Augmenting API Documentation with Insights from Stack Overflow
Treude, C., & Robillard, M. P. (2016). In Proceedings of the 38th International Conference on Software Engineering (pp. 392–403). New York, NY, USA: ACM. https://doi.org/10.1145/2884781.2884800
This article describes another machine-learning algorithm to mine StackOverflow data to generate API reference documentation. The approach helps augment reference topics with additional information gleaned automatically from StackOverflow.
Statistical Learning for Inference Between Implementations and Documentation
Phan, H., Nguyen, H. A., Nguyen, T. N., & Rajan, H. (2017). In Proceedings of the 39th International Conference on Software Engineering: New Ideas and Emerging Results Track (pp. 27–30). Piscataway, NJ, USA: IEEE Press. https://doi.org/10.1109/ICSE-NIER.2017.9
The method described in this paper looks into the code to identify reference topic content from the actual code. This has always been the gold standard as the code always accurately describes what a software module does. In their words, they “treat API documentation generation as a machine translation problem.” Essentially translating code to documentation. What developer wouldn’t like that?!
Implications for technical writing
First, there’s still time, but not much. The processes in these studies are a ways from production, but there is a lot of interest in this field in computer science (not so much in technical writing, for some reason). This is literally a case of being replaced by a machine.
It’s not a question of if, but a question of when.
And, when is right now, actually.
My advice is twofold:
- Embrace these tools
Technical writers need to get out in front of this so they can understand them and their limitations. The tools will likely be oversold as being able to do everything, but even if are taken to their logical extreme, they have their limitations. The solutions that rely on StackOverflow for content, for example, will not be able to provide any value until StackOverflow starts getting some relevant content–something that cannot happen before a product is released (and something that cannot happen without people providing content).

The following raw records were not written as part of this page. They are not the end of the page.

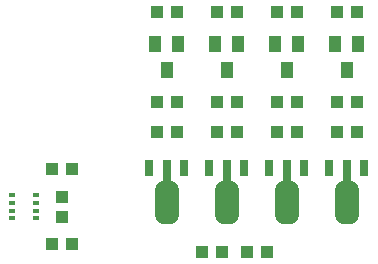
<source format=gbr>
G04 EAGLE Gerber RS-274X export*
G75*
%MOMM*%
%FSLAX34Y34*%
%LPD*%
%INSolderpaste Top*%
%IPPOS*%
%AMOC8*
5,1,8,0,0,1.08239X$1,22.5*%
G01*
%ADD10R,0.800000X1.400000*%
%ADD11R,0.800000X1.900000*%
%ADD12C,1.524000*%
%ADD13R,1.000000X1.400000*%
%ADD14R,1.100000X1.000000*%
%ADD15R,1.000000X1.100000*%
%ADD16R,0.500000X0.350000*%


D10*
X395990Y197610D03*
X366010Y197610D03*
D11*
X381000Y195070D03*
D12*
X378460Y179030D02*
X383540Y179030D01*
X383540Y157770D01*
X378460Y157770D01*
X378460Y179030D01*
X378460Y172248D02*
X383540Y172248D01*
D13*
X381000Y281100D03*
X371500Y303100D03*
X390500Y303100D03*
D14*
X389500Y330200D03*
X372500Y330200D03*
X389500Y254000D03*
X372500Y254000D03*
X372500Y228600D03*
X389500Y228600D03*
D10*
X345190Y197610D03*
X315210Y197610D03*
D11*
X330200Y195070D03*
D12*
X327660Y179030D02*
X332740Y179030D01*
X332740Y157770D01*
X327660Y157770D01*
X327660Y179030D01*
X327660Y172248D02*
X332740Y172248D01*
D13*
X330200Y281100D03*
X320700Y303100D03*
X339700Y303100D03*
D14*
X338700Y330200D03*
X321700Y330200D03*
X338700Y254000D03*
X321700Y254000D03*
X321700Y228600D03*
X338700Y228600D03*
D10*
X294390Y197610D03*
X264410Y197610D03*
D11*
X279400Y195070D03*
D12*
X276860Y179030D02*
X281940Y179030D01*
X281940Y157770D01*
X276860Y157770D01*
X276860Y179030D01*
X276860Y172248D02*
X281940Y172248D01*
D13*
X279400Y281100D03*
X269900Y303100D03*
X288900Y303100D03*
D14*
X287900Y330200D03*
X270900Y330200D03*
X287900Y254000D03*
X270900Y254000D03*
X270900Y228600D03*
X287900Y228600D03*
D10*
X243590Y197610D03*
X213610Y197610D03*
D11*
X228600Y195070D03*
D12*
X226060Y179030D02*
X231140Y179030D01*
X231140Y157770D01*
X226060Y157770D01*
X226060Y179030D01*
X226060Y172248D02*
X231140Y172248D01*
D13*
X228600Y281100D03*
X219100Y303100D03*
X238100Y303100D03*
D14*
X237100Y330200D03*
X220100Y330200D03*
X237100Y254000D03*
X220100Y254000D03*
X220100Y228600D03*
X237100Y228600D03*
X258200Y127000D03*
X275200Y127000D03*
X313300Y127000D03*
X296300Y127000D03*
X131200Y133350D03*
X148200Y133350D03*
X131200Y196850D03*
X148200Y196850D03*
D15*
X139700Y156600D03*
X139700Y173600D03*
D16*
X97700Y155350D03*
X97700Y161850D03*
X97700Y168350D03*
X97700Y174850D03*
X118200Y174850D03*
X118200Y168350D03*
X118200Y161850D03*
X118200Y155350D03*
M02*

</source>
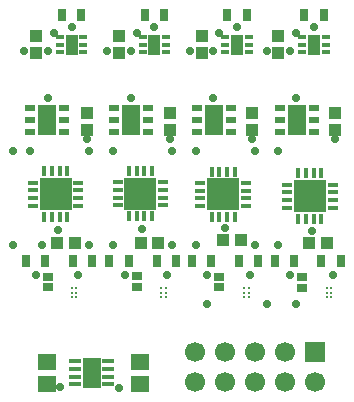
<source format=gts>
G04*
G04 #@! TF.GenerationSoftware,Altium Limited,Altium Designer,24.5.2 (23)*
G04*
G04 Layer_Color=8388736*
%FSLAX25Y25*%
%MOIN*%
G70*
G04*
G04 #@! TF.SameCoordinates,EE7ABEC0-FA62-49D2-8FE4-2AC88B8F3348*
G04*
G04*
G04 #@! TF.FilePolarity,Negative*
G04*
G01*
G75*
%ADD17R,0.03150X0.01575*%
%ADD28R,0.04331X0.04331*%
%ADD29R,0.03150X0.03937*%
%ADD30R,0.03898X0.06693*%
%ADD31R,0.03543X0.01968*%
%ADD32R,0.06299X0.10236*%
%ADD33R,0.10630X0.10630*%
%ADD34O,0.03740X0.01575*%
%ADD35O,0.01575X0.03740*%
%ADD36R,0.06102X0.05512*%
%ADD37R,0.04331X0.04331*%
%ADD38R,0.03228X0.03071*%
%ADD39C,0.01181*%
%ADD40R,0.06260X0.09843*%
%ADD41R,0.03937X0.01772*%
%ADD42R,0.06693X0.06693*%
%ADD43C,0.06693*%
%ADD44C,0.02756*%
D17*
X326752Y381299D02*
D03*
Y383858D02*
D03*
Y386417D02*
D03*
X318917Y381299D02*
D03*
Y383858D02*
D03*
Y386417D02*
D03*
X301161Y381299D02*
D03*
Y383858D02*
D03*
Y386417D02*
D03*
X293327Y381299D02*
D03*
Y383858D02*
D03*
Y386417D02*
D03*
X273602Y381299D02*
D03*
Y383858D02*
D03*
Y386417D02*
D03*
X265768Y381299D02*
D03*
Y383858D02*
D03*
Y386417D02*
D03*
X246043Y381299D02*
D03*
Y383858D02*
D03*
Y386417D02*
D03*
X238209Y381299D02*
D03*
Y383858D02*
D03*
Y386417D02*
D03*
D28*
X230315Y380996D02*
D03*
Y386720D02*
D03*
X257874Y380996D02*
D03*
Y386720D02*
D03*
X285433Y380996D02*
D03*
Y386720D02*
D03*
X311024Y380996D02*
D03*
Y386720D02*
D03*
X247244Y355405D02*
D03*
Y361130D02*
D03*
X329921Y355405D02*
D03*
Y361130D02*
D03*
X302362Y355405D02*
D03*
Y361130D02*
D03*
X274803Y355405D02*
D03*
Y361130D02*
D03*
D29*
X245382Y393701D02*
D03*
X238870D02*
D03*
X272941D02*
D03*
X266429D02*
D03*
X300500D02*
D03*
X293988D02*
D03*
X326091D02*
D03*
X319579D02*
D03*
X233390Y311808D02*
D03*
X226878D02*
D03*
X261130D02*
D03*
X254618D02*
D03*
X242472D02*
D03*
X248984D02*
D03*
X270457D02*
D03*
X276968D02*
D03*
X288689D02*
D03*
X282177D02*
D03*
X297816D02*
D03*
X304328D02*
D03*
X325401D02*
D03*
X331912D02*
D03*
X316330D02*
D03*
X309818D02*
D03*
D30*
X322835Y383858D02*
D03*
X297244D02*
D03*
X269685D02*
D03*
X242126D02*
D03*
D31*
X228209Y362752D02*
D03*
Y358815D02*
D03*
Y354878D02*
D03*
X239547Y362752D02*
D03*
Y358815D02*
D03*
Y354878D02*
D03*
X256114Y362752D02*
D03*
Y358815D02*
D03*
Y354878D02*
D03*
X267453Y362752D02*
D03*
Y358815D02*
D03*
Y354878D02*
D03*
X284020Y362752D02*
D03*
Y358815D02*
D03*
Y354878D02*
D03*
X295358Y362752D02*
D03*
Y358815D02*
D03*
Y354878D02*
D03*
X311425Y362752D02*
D03*
Y358815D02*
D03*
Y354878D02*
D03*
X322764Y362752D02*
D03*
Y358815D02*
D03*
Y354878D02*
D03*
D32*
X233878Y358815D02*
D03*
X261784D02*
D03*
X289689D02*
D03*
X317094D02*
D03*
D33*
X321555Y333366D02*
D03*
X292618Y333957D02*
D03*
X236811Y334055D02*
D03*
X265059Y334154D02*
D03*
D34*
X329134Y337205D02*
D03*
Y334646D02*
D03*
Y332087D02*
D03*
Y329528D02*
D03*
X313976D02*
D03*
Y332087D02*
D03*
Y334646D02*
D03*
Y337205D02*
D03*
X300197Y337795D02*
D03*
Y335236D02*
D03*
Y332677D02*
D03*
Y330118D02*
D03*
X285039D02*
D03*
Y332677D02*
D03*
Y335236D02*
D03*
Y337795D02*
D03*
X244390Y337894D02*
D03*
Y335335D02*
D03*
Y332776D02*
D03*
Y330217D02*
D03*
X229232D02*
D03*
Y332776D02*
D03*
Y335335D02*
D03*
Y337894D02*
D03*
X272638Y337992D02*
D03*
Y335433D02*
D03*
Y332874D02*
D03*
Y330315D02*
D03*
X257480D02*
D03*
Y332874D02*
D03*
Y335433D02*
D03*
Y337992D02*
D03*
D35*
X325394Y325787D02*
D03*
X322835D02*
D03*
X320276D02*
D03*
X317717D02*
D03*
Y340945D02*
D03*
X320276D02*
D03*
X322835D02*
D03*
X325394D02*
D03*
X296457Y326378D02*
D03*
X293898D02*
D03*
X291339D02*
D03*
X288779D02*
D03*
Y341535D02*
D03*
X291339D02*
D03*
X293898D02*
D03*
X296457D02*
D03*
X240650Y326476D02*
D03*
X238091D02*
D03*
X235531D02*
D03*
X232972D02*
D03*
Y341634D02*
D03*
X235531D02*
D03*
X238091D02*
D03*
X240650D02*
D03*
X268898Y326575D02*
D03*
X266339D02*
D03*
X263779D02*
D03*
X261221D02*
D03*
Y341732D02*
D03*
X263779D02*
D03*
X266339D02*
D03*
X268898D02*
D03*
D36*
X264882Y278114D02*
D03*
Y270815D02*
D03*
X233882Y278114D02*
D03*
Y270815D02*
D03*
D37*
X237405Y317713D02*
D03*
X243130D02*
D03*
X265154Y317846D02*
D03*
X270878D02*
D03*
X292713Y318653D02*
D03*
X298437D02*
D03*
X321362Y317846D02*
D03*
X327087D02*
D03*
D38*
X318898Y302756D02*
D03*
Y306299D02*
D03*
X291339Y302953D02*
D03*
Y306496D02*
D03*
X263779Y303150D02*
D03*
Y306693D02*
D03*
X234252Y302953D02*
D03*
Y306496D02*
D03*
D39*
X242126Y299606D02*
D03*
Y301181D02*
D03*
Y302756D02*
D03*
X243701Y299606D02*
D03*
Y301181D02*
D03*
Y302756D02*
D03*
X272047Y299606D02*
D03*
Y301181D02*
D03*
Y302756D02*
D03*
X273622Y299606D02*
D03*
Y301181D02*
D03*
Y302756D02*
D03*
X327165Y299606D02*
D03*
Y301181D02*
D03*
Y302756D02*
D03*
X328740Y299606D02*
D03*
Y301181D02*
D03*
Y302756D02*
D03*
X299606Y299606D02*
D03*
Y301181D02*
D03*
Y302756D02*
D03*
X301181Y299606D02*
D03*
Y301181D02*
D03*
Y302756D02*
D03*
D40*
X248882Y274465D02*
D03*
D41*
X254374Y270626D02*
D03*
Y273185D02*
D03*
Y275744D02*
D03*
Y278303D02*
D03*
X243390Y270626D02*
D03*
Y273185D02*
D03*
Y275744D02*
D03*
Y278303D02*
D03*
D42*
X323150Y281496D02*
D03*
D43*
X313150D02*
D03*
X303150D02*
D03*
X293150D02*
D03*
X283150D02*
D03*
X323150Y271496D02*
D03*
X313150D02*
D03*
X303150D02*
D03*
X293150D02*
D03*
X283150D02*
D03*
D44*
X258045Y269315D02*
D03*
X234252Y381890D02*
D03*
X236221Y387795D02*
D03*
X261811Y381890D02*
D03*
X263779Y387795D02*
D03*
X289370Y381890D02*
D03*
X291339Y387795D02*
D03*
X316929D02*
D03*
X314961Y381890D02*
D03*
X248031Y316929D02*
D03*
X238189Y269685D02*
D03*
X314961Y307087D02*
D03*
X287402D02*
D03*
X259842D02*
D03*
X230315D02*
D03*
X311024Y316929D02*
D03*
X303150D02*
D03*
X283465D02*
D03*
X275590D02*
D03*
X255906D02*
D03*
X232283D02*
D03*
X222441D02*
D03*
X311024Y348425D02*
D03*
X303150D02*
D03*
X283465D02*
D03*
X275590D02*
D03*
X255906D02*
D03*
X274803Y352362D02*
D03*
X248031Y348425D02*
D03*
X222441D02*
D03*
X228346D02*
D03*
X287402Y297244D02*
D03*
X307087D02*
D03*
X316929D02*
D03*
X329134Y307087D02*
D03*
X274016D02*
D03*
X301575D02*
D03*
X244094D02*
D03*
X237498Y322188D02*
D03*
X265746Y322403D02*
D03*
X322242Y321870D02*
D03*
X293305Y322709D02*
D03*
X329921Y352362D02*
D03*
X316929Y366142D02*
D03*
X302362Y352362D02*
D03*
X289370Y366142D02*
D03*
X261811D02*
D03*
X234252D02*
D03*
X247244Y352362D02*
D03*
X322835Y389764D02*
D03*
X297244D02*
D03*
X269685D02*
D03*
X242126D02*
D03*
X307087Y381890D02*
D03*
X281496D02*
D03*
X253937D02*
D03*
X226378D02*
D03*
M02*

</source>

- Demonstrate and promote the value that technical writing adds
Technical writing needs to differentiate themselves from what machines can (or will so be able to) do and establish a more durable value proposition. Reference topics are probably not going to be it. Introductory content that supports early adopters might have a better chance. But, whatever it is, we need to start selling it now or the message will be drowned out by the “we don’t need no writers!” hype.
The future is now!